Records for the task.
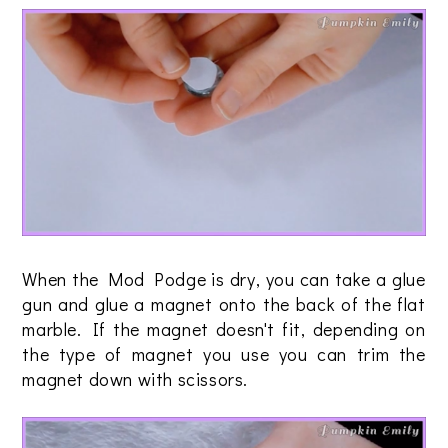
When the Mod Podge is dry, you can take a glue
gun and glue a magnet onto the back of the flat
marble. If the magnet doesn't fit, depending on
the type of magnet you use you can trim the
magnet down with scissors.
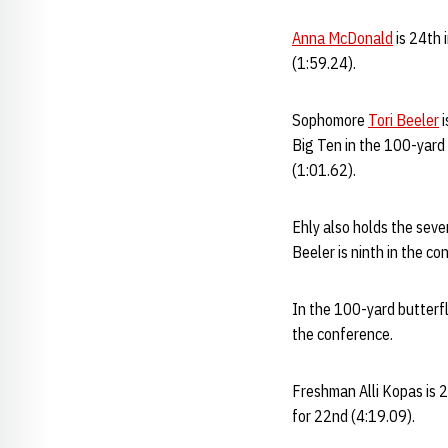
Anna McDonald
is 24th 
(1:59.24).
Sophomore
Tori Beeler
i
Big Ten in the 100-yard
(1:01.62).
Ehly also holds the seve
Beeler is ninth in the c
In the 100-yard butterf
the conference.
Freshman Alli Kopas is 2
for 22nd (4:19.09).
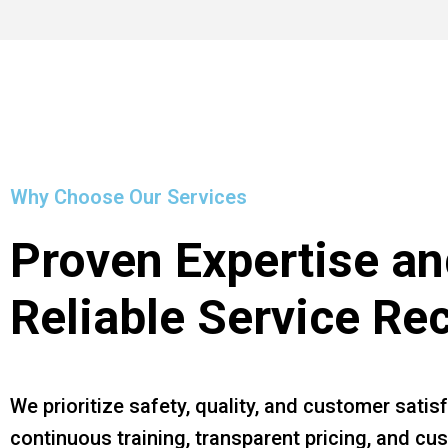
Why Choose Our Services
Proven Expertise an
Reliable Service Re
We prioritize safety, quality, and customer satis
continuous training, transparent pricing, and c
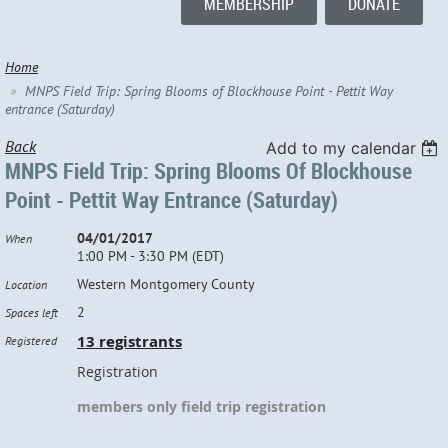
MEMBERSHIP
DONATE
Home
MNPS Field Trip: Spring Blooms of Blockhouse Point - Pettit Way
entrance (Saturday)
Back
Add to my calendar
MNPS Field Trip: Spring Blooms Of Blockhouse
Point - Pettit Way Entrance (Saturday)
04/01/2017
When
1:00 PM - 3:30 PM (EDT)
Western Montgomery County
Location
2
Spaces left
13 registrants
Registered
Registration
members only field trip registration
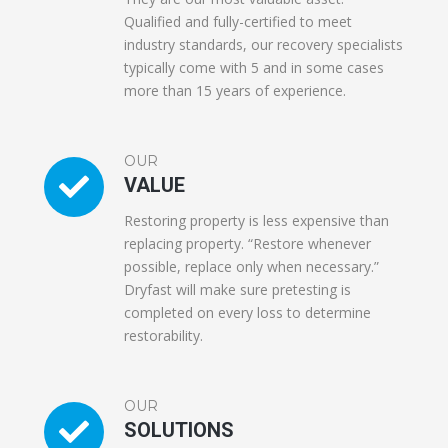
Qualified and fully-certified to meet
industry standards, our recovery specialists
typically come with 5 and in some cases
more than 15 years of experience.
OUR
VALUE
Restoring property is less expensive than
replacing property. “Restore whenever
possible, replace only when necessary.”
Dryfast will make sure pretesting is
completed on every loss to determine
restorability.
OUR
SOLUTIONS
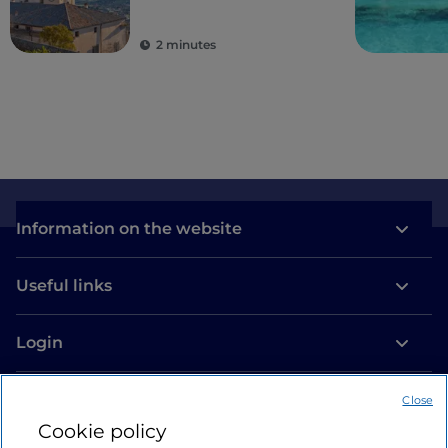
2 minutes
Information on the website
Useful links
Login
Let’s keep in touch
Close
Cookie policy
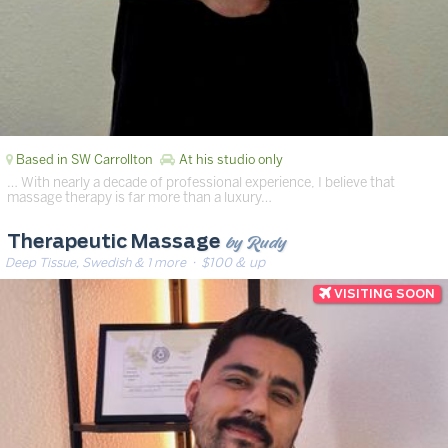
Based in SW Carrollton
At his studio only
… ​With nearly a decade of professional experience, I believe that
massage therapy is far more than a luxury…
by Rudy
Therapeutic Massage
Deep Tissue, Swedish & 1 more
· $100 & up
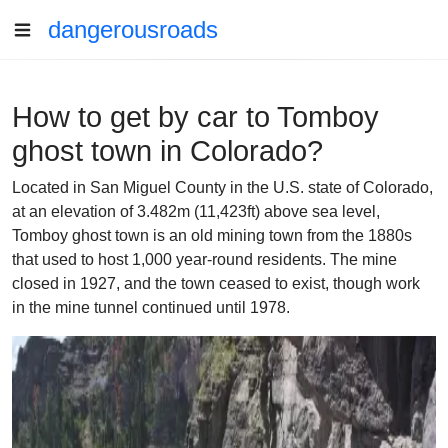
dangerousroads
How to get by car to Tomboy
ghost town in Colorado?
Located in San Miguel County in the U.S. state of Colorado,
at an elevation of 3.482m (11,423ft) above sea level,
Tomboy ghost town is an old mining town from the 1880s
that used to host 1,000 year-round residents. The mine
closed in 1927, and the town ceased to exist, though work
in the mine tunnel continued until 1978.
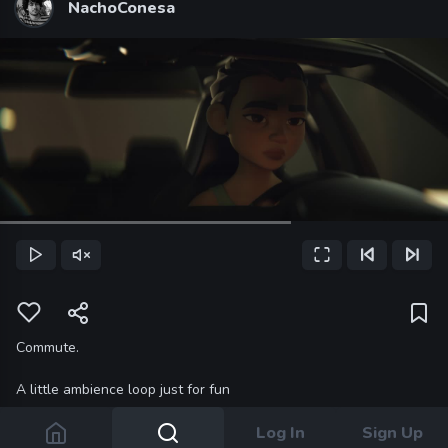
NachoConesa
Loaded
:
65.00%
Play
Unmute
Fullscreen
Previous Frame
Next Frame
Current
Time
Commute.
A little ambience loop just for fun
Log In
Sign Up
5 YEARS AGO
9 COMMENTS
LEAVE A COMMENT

Instructions for the task. All lines above that include the word "yard" should be located and copied.

Output of the exercise.
Big Ten in the 100-yard
In the 100-yard butterf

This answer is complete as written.